Discovered by the Deep Random Survey in Chile as part of the worldwide ATLAS (Asteroid Terrestrial-impact Last Alert System) on the night of July 1st 2025, 3I/ATLAS has already displayed a ‘personality’ of its own. The comet skims our ecliptic like a stone skipping water, and seems to be the first ever denizen of the thick galactic disk seen up close.

This source means that 3I/ATLAS may be a very old object indeed, perhaps pre-dating our own solar system by billions of years.

“At the moment, with what we know about 3I/ATLAS it is not an unusual comet,” astronomer “Rosemary Dorsey (University of Helsinki) told Universe Today. “3I is larger than an average comet, but it is not usually large—one of the largest comets, C/2014 UN271, has been measured with a diameter of ~100 kilometers! It is also common for comets to have very low activity at the current distance of 3I, as the activity of most comets is due to water ice sublimating near 3-4 AU from the Sun. We are still waiting to see how 3I will react when it reaches this distance to better put it into context with our solar system comets.”

More observations of Comet 3I/ATLAS are in store using both ground- and space-assets, in what promises to be a frenzied next few months of activity.

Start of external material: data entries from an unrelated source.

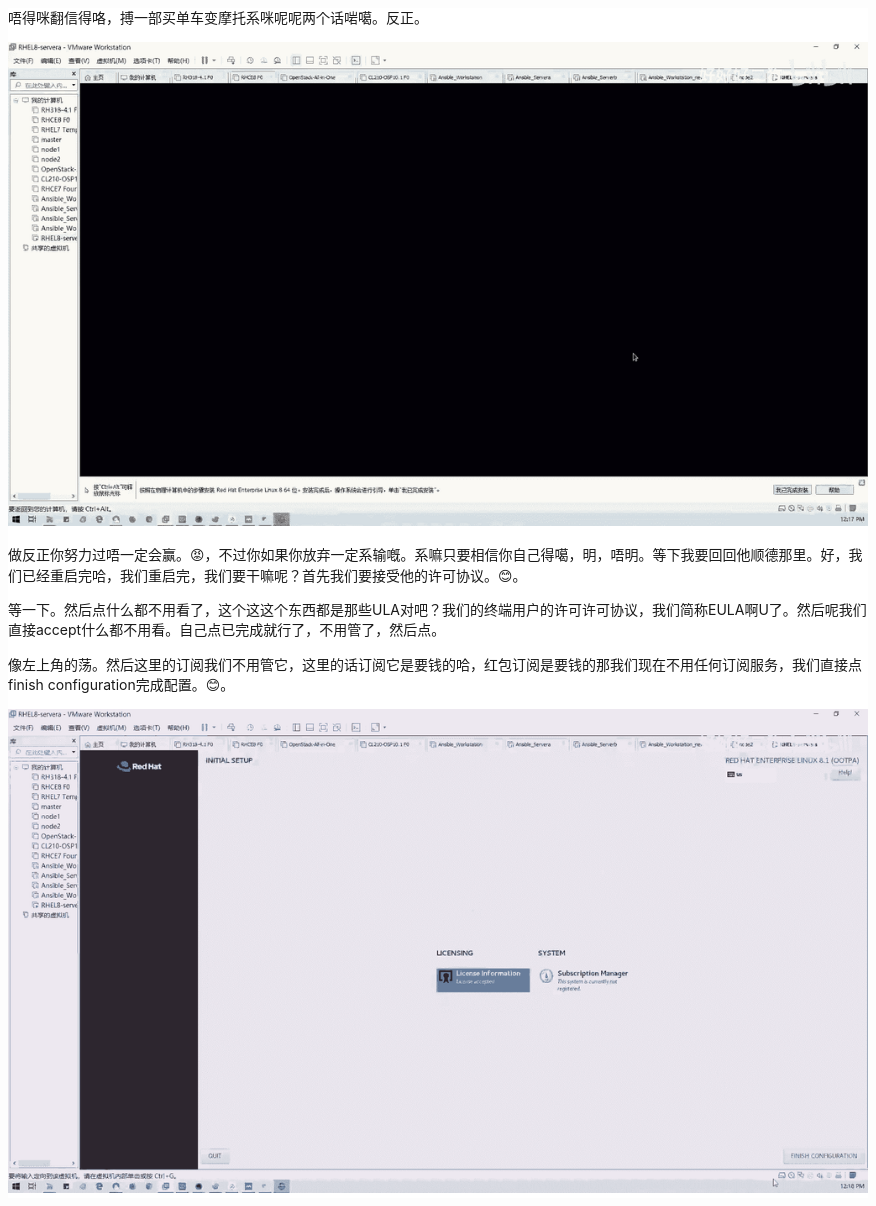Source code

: 唔得咪翻信得咯，搏一部买单车变摩托系咪呢呢两个话啱噶。反正。

![](img/05621b55fbfa4b652434552e8f859246_41.png)

做反正你努力过唔一定会赢。😡，不过你如果你放弃一定系输嘅。系嘛只要相信你自己得噶，明，唔明。等下我要回回他顺德那里。好，我们已经重启完哈，我们重启完，我们要干嘛呢？首先我们要接受他的许可协议。😊。

等一下。然后点什么都不用看了，这个这这个东西都是那些ULA对吧？我们的终端用户的许可许可协议，我们简称EULA啊U了。然后呢我们直接accept什么都不用看。自己点已完成就行了，不用管了，然后点。

像左上角的荡。然后这里的订阅我们不用管它，这里的话订阅它是要钱的哈，红包订阅是要钱的那我们现在不用任何订阅服务，我们直接点finish configuration完成配置。😊。



![](img/05621b55fbfa4b652434552e8f859246_43.png)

“We will be getting more images to see how the comet is brightening, and see if there is any color change,” says Meech. “Another colleague at IfA (Hawaii’s Institute for Astronomy) will be triggering his program to get a good spectrum—to complement the spectrum we got at Gemini South, to confirm some features we saw, and to see if there are changes as the comet becomes more active.”

Next on deck is the Hubble Space Telescope, which has scheduled time to image 3I/ATLAS on July 21st. It’s highly likely that JWST and Vera Rubin will also get their turn as well.

Astronomer Bryce Bolin also captured the comet from Apache Point, New Mexico in an effort to pin down the colors and spectrum of the nucleus.

The +17th magnitude comet is currently tricky to pick out as it crosses the star rich fields of Ophiuchus, but that’s about to change. This weekend, 3I/ATLAS threads its way between the globular clusters NGC 6356 and Messier 9, making for a fine photographic opportunity.

Expect more great shots of Comet 3I/ATLAS to come!